══ Supplied entries ══

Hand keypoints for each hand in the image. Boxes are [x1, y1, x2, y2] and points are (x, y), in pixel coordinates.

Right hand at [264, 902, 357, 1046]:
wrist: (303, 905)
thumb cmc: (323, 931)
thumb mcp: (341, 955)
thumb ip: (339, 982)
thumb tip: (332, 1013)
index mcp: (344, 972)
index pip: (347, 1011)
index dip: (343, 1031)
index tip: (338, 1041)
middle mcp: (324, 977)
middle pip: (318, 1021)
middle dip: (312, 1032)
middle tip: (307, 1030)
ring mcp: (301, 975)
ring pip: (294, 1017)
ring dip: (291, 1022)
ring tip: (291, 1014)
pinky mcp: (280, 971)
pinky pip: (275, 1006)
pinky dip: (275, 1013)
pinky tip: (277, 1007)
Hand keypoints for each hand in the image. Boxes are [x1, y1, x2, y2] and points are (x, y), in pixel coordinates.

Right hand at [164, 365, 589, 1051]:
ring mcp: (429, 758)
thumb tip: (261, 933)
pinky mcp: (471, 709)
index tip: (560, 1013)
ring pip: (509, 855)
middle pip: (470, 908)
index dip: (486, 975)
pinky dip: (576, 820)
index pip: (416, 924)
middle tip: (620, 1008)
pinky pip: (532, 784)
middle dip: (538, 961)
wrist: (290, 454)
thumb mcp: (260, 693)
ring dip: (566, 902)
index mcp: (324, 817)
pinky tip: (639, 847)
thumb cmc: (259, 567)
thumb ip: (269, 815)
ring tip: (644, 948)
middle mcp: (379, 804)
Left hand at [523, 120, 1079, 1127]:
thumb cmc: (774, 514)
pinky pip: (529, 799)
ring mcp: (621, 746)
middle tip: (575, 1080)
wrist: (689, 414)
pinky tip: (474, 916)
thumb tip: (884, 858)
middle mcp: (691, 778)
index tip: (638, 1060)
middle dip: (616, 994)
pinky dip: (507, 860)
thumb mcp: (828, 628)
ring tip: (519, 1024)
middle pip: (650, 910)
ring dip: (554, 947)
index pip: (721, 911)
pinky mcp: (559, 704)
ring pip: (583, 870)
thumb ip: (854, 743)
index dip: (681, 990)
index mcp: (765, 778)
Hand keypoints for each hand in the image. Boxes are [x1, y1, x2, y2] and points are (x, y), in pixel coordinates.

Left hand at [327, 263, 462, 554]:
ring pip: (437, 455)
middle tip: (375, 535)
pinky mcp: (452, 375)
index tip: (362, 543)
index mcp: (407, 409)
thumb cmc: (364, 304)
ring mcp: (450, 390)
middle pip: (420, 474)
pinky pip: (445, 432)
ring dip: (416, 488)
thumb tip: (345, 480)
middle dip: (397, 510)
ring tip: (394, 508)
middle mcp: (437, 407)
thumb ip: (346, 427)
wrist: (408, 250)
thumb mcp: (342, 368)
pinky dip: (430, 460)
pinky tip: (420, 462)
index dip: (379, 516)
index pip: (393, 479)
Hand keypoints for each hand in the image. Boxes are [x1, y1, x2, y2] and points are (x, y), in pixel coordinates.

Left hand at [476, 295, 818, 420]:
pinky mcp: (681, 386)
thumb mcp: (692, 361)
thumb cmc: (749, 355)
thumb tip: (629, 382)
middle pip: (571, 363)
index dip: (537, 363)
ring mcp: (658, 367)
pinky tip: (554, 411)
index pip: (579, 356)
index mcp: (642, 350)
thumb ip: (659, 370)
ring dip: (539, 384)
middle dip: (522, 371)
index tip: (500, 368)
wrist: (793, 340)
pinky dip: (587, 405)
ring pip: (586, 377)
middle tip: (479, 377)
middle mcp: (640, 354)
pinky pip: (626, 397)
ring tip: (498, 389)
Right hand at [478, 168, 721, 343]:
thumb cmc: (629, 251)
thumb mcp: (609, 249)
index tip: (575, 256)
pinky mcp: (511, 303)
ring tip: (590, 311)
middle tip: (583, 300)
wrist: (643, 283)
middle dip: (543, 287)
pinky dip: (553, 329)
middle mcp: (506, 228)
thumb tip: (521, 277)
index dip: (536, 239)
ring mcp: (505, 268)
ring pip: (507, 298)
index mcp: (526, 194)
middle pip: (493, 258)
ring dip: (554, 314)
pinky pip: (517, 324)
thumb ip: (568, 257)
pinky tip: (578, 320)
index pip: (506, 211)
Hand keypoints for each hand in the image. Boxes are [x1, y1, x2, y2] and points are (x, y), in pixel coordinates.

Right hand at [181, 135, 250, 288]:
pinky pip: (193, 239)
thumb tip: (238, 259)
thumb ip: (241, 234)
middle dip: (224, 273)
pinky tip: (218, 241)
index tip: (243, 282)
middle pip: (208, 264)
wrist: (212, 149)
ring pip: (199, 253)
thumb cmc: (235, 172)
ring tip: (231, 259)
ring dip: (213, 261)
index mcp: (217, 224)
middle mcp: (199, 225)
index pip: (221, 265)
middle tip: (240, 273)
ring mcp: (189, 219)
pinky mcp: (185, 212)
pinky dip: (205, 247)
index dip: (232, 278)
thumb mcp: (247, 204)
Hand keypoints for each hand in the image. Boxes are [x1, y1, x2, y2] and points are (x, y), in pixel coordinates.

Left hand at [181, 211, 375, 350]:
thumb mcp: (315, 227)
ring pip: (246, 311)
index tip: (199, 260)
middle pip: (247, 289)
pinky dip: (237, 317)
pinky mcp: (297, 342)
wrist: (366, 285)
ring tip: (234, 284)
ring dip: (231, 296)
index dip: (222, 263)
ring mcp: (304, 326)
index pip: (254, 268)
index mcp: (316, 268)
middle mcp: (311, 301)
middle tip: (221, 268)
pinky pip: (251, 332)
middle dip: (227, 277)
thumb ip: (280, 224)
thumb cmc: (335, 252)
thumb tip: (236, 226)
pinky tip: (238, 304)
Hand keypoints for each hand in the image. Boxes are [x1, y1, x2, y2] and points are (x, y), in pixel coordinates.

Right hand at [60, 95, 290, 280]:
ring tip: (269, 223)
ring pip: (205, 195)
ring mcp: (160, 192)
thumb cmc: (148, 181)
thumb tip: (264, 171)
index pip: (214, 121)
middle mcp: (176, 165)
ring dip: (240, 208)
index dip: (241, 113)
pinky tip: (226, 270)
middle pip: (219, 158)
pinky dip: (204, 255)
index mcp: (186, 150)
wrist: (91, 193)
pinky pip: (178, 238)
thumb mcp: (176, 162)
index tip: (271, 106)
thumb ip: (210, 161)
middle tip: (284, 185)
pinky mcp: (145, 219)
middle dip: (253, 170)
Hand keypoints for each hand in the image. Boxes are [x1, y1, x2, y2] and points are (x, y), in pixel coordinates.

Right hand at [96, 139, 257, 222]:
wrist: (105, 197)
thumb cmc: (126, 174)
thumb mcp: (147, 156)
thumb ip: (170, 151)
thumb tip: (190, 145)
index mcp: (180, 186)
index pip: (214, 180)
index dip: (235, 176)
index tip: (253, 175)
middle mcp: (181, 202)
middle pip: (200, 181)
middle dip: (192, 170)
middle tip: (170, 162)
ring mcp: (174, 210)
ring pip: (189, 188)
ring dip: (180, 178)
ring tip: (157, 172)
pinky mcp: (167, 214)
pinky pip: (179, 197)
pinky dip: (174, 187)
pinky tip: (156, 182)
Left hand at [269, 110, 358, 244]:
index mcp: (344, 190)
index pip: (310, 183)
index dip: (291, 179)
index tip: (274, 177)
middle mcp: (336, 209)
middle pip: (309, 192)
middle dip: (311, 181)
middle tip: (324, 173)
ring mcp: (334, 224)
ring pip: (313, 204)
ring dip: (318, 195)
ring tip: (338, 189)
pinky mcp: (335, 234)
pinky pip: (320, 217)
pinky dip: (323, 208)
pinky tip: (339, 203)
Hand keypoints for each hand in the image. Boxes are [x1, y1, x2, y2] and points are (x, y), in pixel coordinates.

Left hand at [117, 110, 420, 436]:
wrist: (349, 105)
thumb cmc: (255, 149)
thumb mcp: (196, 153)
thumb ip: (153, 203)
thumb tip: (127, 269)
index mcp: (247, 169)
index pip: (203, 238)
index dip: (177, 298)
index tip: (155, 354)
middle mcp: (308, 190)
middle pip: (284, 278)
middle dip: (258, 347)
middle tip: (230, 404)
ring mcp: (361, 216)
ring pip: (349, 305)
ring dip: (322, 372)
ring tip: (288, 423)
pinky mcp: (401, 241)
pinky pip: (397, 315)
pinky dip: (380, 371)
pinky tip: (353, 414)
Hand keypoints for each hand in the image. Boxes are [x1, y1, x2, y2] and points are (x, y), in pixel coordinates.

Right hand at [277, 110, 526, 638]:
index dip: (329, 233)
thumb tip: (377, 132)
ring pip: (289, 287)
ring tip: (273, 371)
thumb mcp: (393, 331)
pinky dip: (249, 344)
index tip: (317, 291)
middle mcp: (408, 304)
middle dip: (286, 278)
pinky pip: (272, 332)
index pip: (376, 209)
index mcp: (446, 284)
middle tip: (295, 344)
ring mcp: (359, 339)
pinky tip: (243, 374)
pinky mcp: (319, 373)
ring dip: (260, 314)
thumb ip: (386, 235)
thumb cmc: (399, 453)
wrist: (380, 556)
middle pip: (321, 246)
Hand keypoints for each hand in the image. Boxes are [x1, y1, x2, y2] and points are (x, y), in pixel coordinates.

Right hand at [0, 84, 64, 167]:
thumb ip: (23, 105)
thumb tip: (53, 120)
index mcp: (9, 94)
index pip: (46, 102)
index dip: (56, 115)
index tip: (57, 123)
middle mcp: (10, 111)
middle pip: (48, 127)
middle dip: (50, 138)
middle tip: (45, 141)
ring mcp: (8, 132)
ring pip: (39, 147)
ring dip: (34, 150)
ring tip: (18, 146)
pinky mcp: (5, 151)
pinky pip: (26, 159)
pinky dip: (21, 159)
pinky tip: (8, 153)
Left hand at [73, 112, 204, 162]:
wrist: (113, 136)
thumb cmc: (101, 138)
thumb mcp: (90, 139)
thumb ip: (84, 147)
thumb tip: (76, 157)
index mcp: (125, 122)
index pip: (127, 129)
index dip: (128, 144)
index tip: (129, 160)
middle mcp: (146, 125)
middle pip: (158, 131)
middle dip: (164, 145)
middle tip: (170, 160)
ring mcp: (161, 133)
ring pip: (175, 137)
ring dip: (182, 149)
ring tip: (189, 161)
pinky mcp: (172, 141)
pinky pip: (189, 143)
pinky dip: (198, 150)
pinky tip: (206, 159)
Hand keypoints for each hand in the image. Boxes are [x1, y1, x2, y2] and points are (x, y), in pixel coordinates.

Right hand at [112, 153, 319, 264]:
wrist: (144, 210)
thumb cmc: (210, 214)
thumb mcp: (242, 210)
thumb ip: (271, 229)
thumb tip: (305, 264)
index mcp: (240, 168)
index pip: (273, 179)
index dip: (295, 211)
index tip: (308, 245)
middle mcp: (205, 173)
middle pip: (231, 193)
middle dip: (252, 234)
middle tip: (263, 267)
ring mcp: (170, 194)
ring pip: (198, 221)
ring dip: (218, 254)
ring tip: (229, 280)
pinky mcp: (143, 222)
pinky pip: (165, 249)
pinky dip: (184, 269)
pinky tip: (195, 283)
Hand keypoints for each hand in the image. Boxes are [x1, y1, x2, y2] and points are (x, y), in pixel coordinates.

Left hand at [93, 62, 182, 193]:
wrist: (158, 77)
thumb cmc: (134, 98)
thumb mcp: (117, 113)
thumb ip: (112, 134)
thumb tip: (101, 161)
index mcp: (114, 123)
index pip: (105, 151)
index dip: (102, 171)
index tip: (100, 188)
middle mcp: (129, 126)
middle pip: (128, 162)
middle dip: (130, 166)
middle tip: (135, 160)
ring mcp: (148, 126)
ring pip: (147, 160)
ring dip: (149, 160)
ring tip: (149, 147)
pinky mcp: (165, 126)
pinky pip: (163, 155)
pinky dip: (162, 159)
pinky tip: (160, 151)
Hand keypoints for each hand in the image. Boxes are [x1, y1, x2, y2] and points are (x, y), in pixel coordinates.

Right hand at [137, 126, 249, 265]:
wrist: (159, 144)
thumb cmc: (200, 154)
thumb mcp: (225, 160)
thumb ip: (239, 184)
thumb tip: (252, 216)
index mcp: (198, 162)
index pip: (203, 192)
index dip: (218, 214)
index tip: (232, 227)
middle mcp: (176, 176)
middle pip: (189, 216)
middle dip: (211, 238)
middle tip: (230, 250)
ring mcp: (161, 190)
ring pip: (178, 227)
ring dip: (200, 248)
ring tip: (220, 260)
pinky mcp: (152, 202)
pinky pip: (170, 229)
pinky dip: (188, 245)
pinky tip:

═══

== Brief ==
Begin at the line that has "index pip: (127, 129)" in the entries above; stop after the line that has "ring pip: (198, 221)". Transcribe exactly those lines and no others.

== Written reply ==
index pip: (127, 129)
index dip: (128, 144)
index tip: (129, 160)
middle mcp: (146, 125)
middle pip: (158, 131)
middle dip: (164, 145)
middle tip: (170, 160)
ring mcp: (161, 133)
ring pip: (175, 137)
ring dip: (182, 149)
ring tip: (189, 161)
pinky mcp: (172, 141)
pinky pip: (189, 143)
pinky dip: (198, 150)
pinky tip: (206, 159)
Hand keypoints for each hand in the image. Boxes are [x1, y1, x2, y2] and points are (x, y), in pixel coordinates.

Right hand at [112, 153, 319, 264]:
wrist: (144, 210)
thumb cmc: (210, 214)
thumb mcp: (242, 210)
thumb ip: (271, 229)
thumb tip: (305, 264)
index mcp: (240, 168)
index pip: (273, 179)
index dip: (295, 211)
index tip: (308, 245)
middle mcp: (205, 173)
middle pip: (231, 193)
middle dip: (252, 234)
middle tip: (263, 267)
ring mcp: (170, 194)
ring pip: (198, 221)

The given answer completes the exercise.